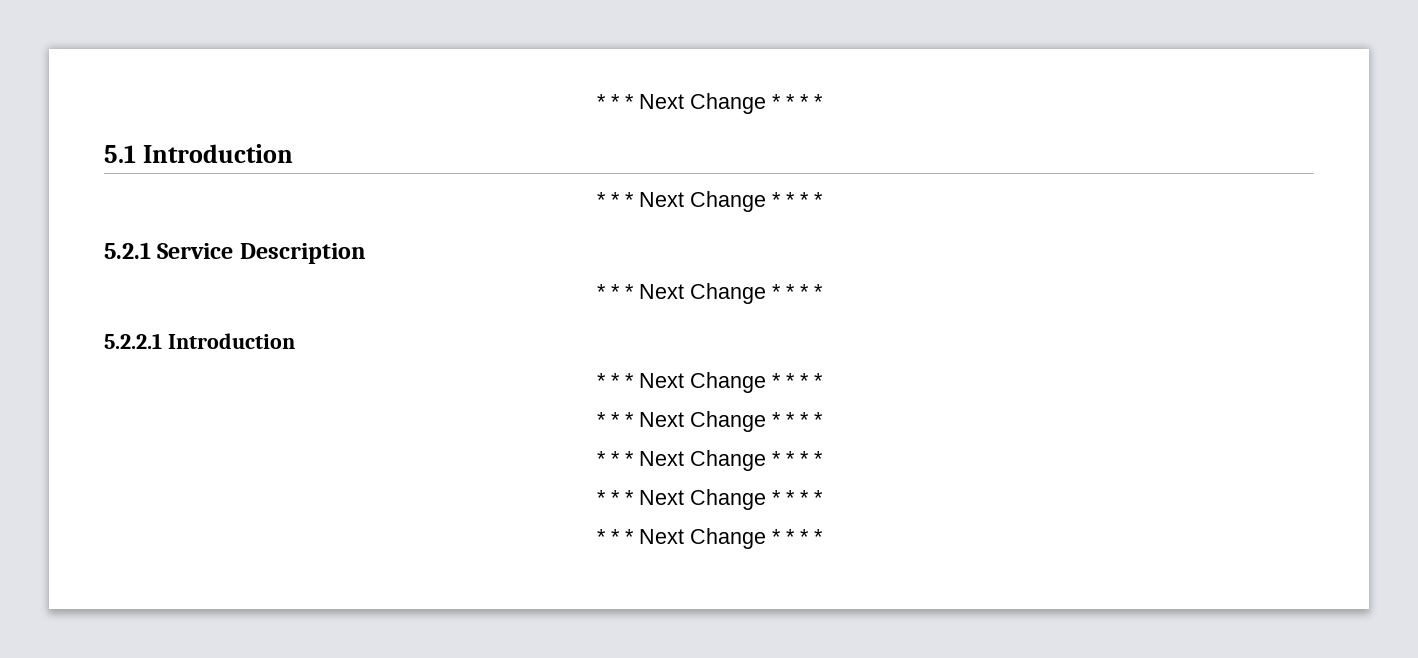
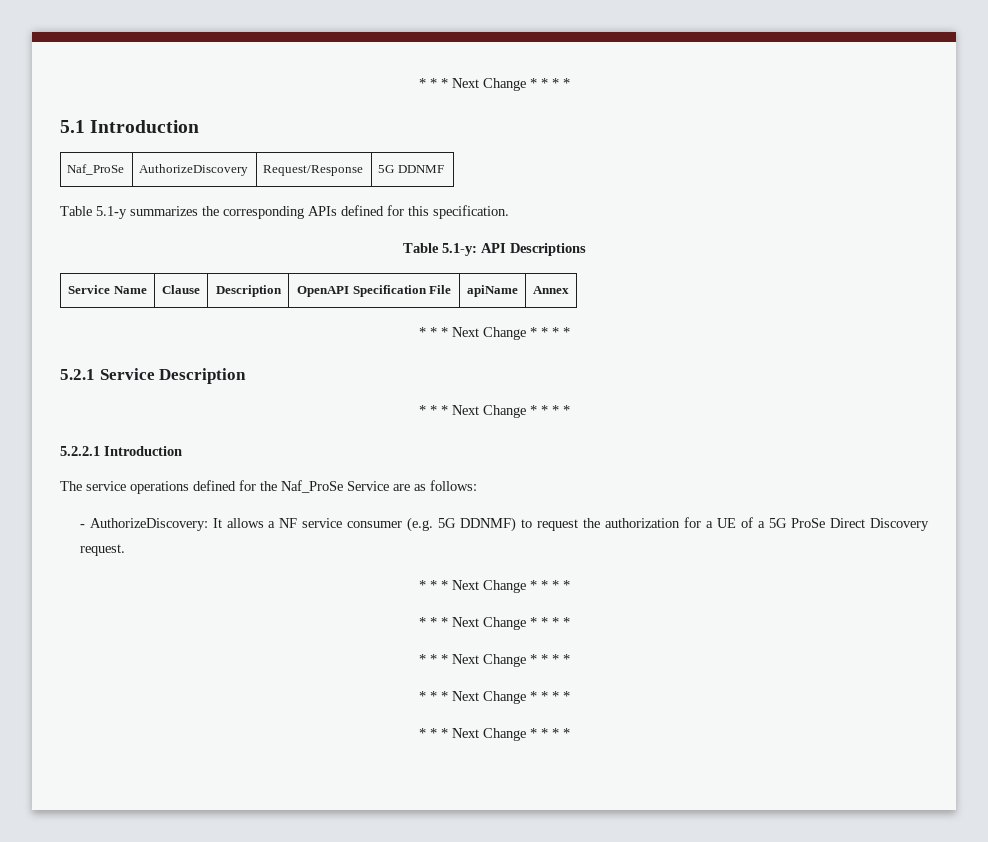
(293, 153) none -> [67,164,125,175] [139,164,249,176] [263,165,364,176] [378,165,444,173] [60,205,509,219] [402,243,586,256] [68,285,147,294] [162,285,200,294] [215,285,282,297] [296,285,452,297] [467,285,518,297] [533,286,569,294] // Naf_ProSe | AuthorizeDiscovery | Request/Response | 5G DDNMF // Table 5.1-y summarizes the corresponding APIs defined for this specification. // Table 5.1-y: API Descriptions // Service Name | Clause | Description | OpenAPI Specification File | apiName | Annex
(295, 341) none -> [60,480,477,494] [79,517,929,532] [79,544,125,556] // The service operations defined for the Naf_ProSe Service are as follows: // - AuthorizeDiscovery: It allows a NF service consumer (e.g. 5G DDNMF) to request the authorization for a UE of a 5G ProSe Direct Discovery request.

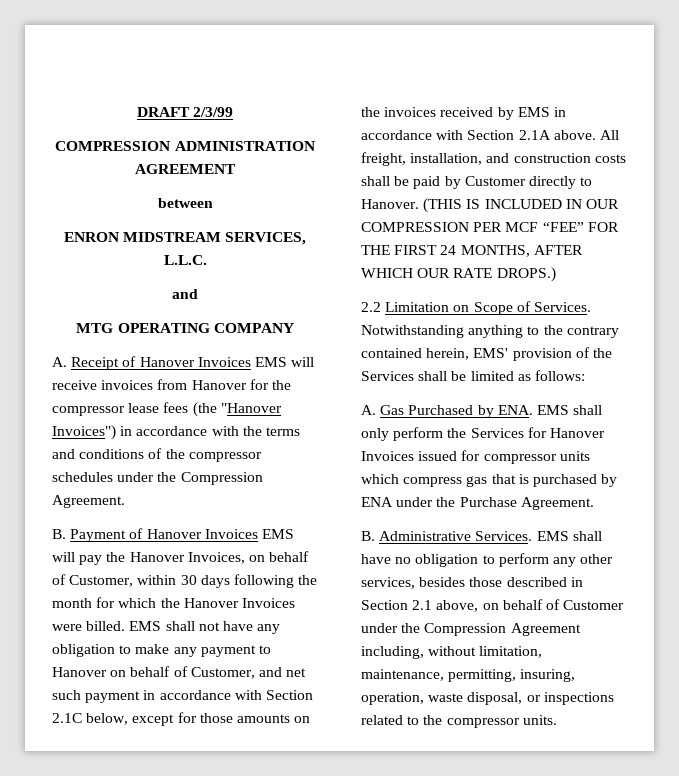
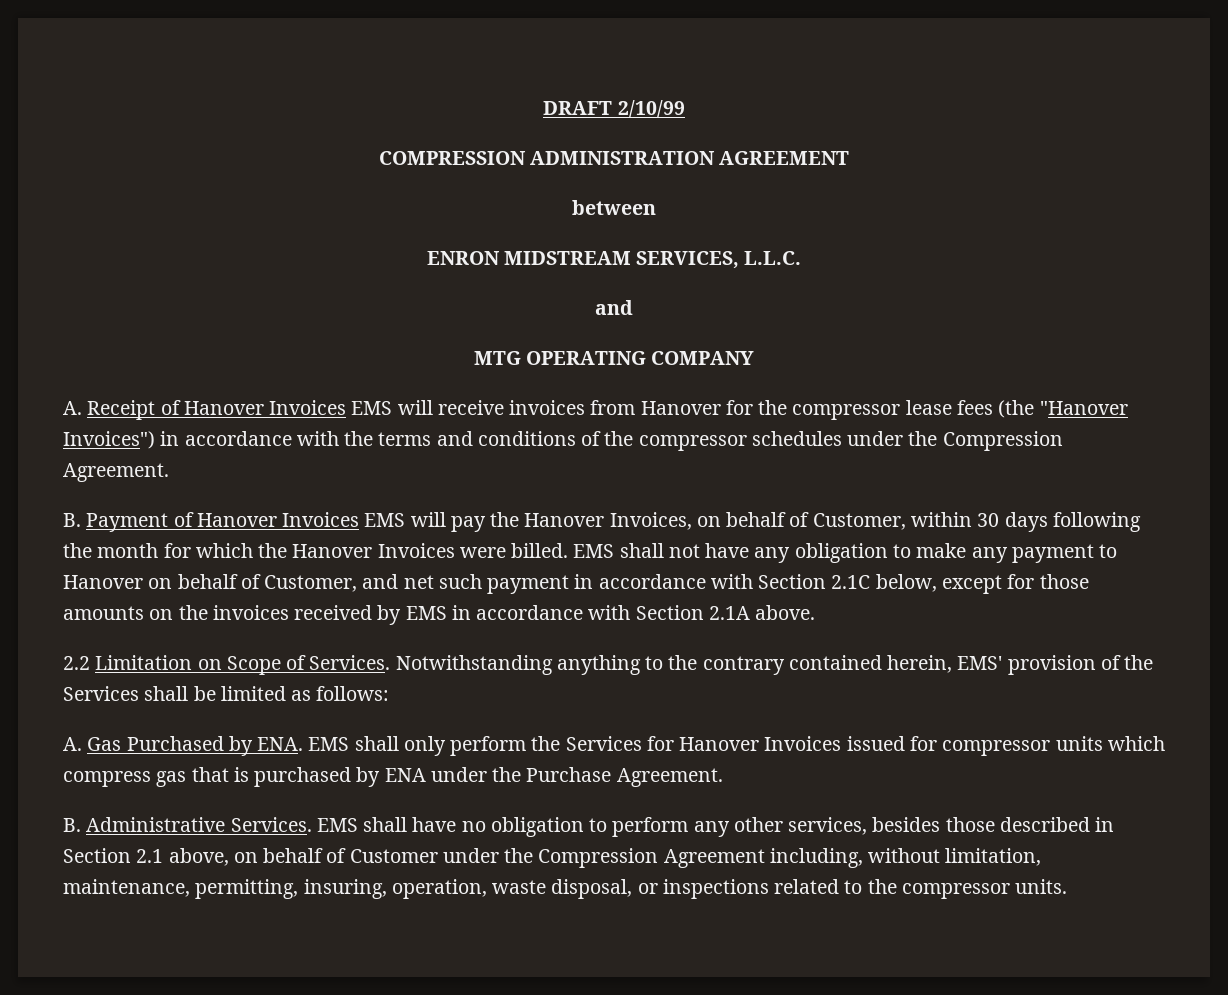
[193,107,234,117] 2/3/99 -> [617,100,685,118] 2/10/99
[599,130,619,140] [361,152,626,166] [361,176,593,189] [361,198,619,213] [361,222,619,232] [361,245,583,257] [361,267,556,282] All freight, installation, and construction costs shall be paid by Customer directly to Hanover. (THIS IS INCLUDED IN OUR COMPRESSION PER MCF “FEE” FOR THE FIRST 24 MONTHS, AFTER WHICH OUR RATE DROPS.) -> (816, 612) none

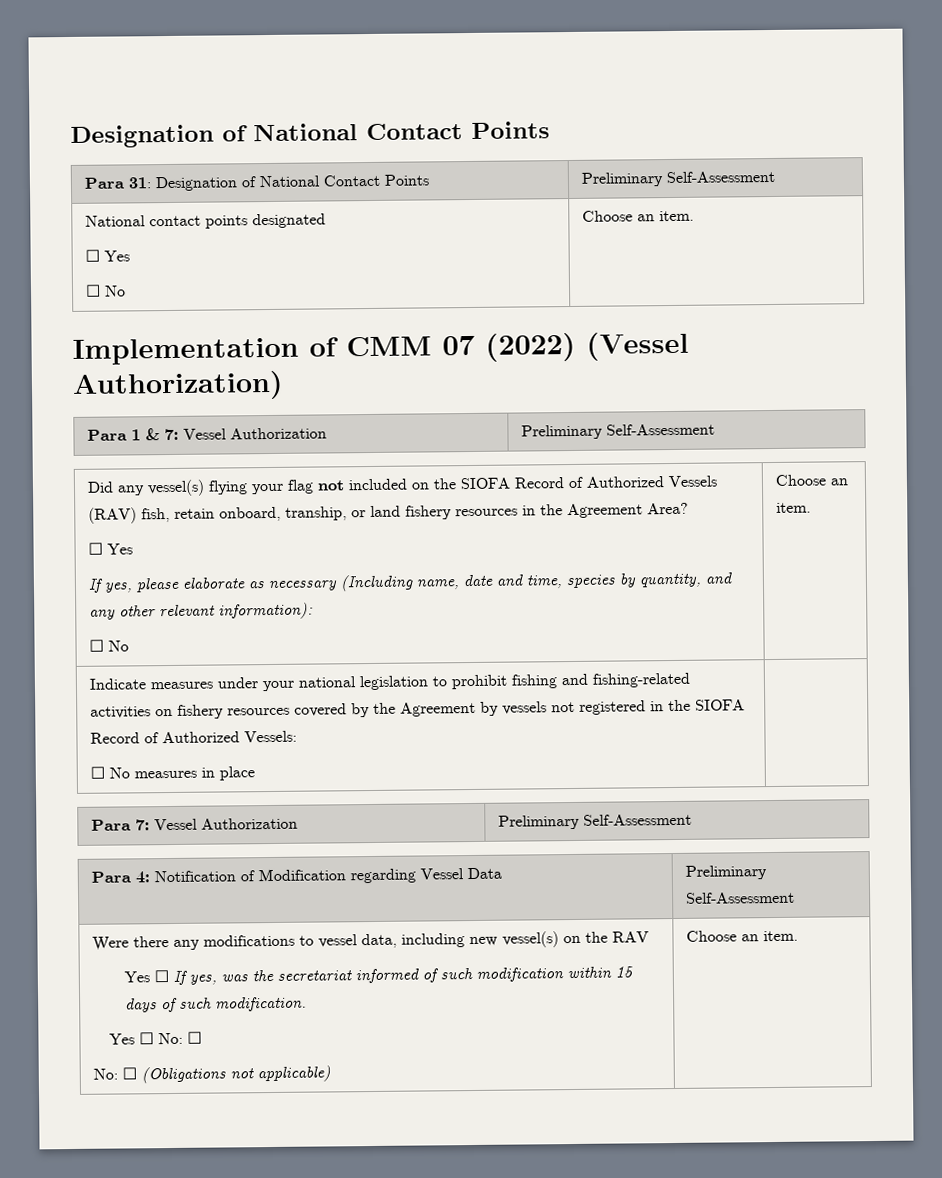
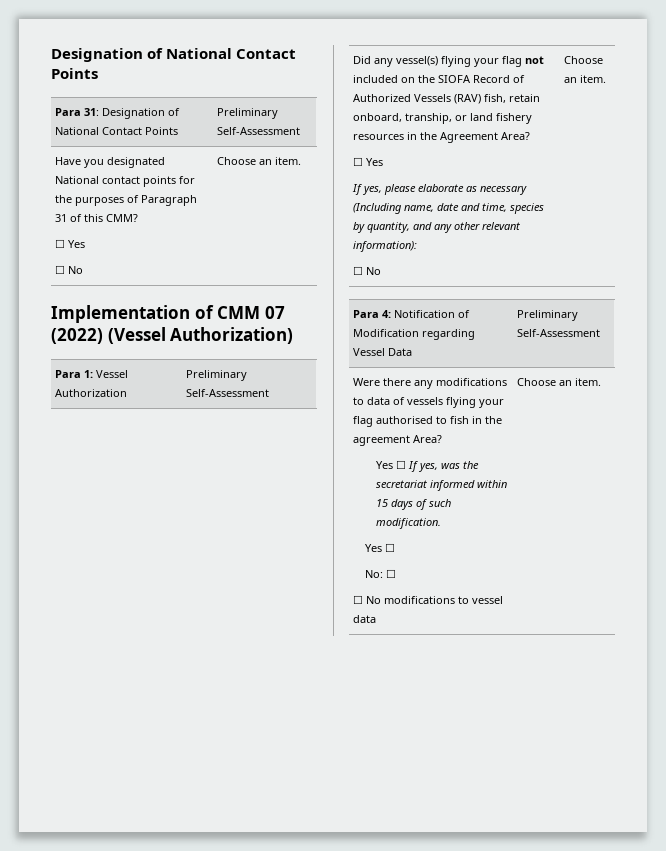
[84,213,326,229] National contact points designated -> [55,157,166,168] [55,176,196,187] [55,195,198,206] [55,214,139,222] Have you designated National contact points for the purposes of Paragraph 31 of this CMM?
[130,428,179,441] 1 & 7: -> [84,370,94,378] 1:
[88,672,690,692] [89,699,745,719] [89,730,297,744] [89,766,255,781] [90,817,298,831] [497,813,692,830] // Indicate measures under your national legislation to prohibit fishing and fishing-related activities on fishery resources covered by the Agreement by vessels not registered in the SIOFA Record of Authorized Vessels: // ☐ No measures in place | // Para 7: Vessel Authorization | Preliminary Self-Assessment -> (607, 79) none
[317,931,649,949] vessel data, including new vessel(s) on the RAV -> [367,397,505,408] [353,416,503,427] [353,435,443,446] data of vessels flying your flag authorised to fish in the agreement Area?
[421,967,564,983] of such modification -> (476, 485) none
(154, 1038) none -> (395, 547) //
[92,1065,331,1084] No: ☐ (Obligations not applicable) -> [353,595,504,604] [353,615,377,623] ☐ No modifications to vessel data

----

■ Assigned task
Find the lines above that contain "data" and give their count, with nothing added.

■ Exercise answer
2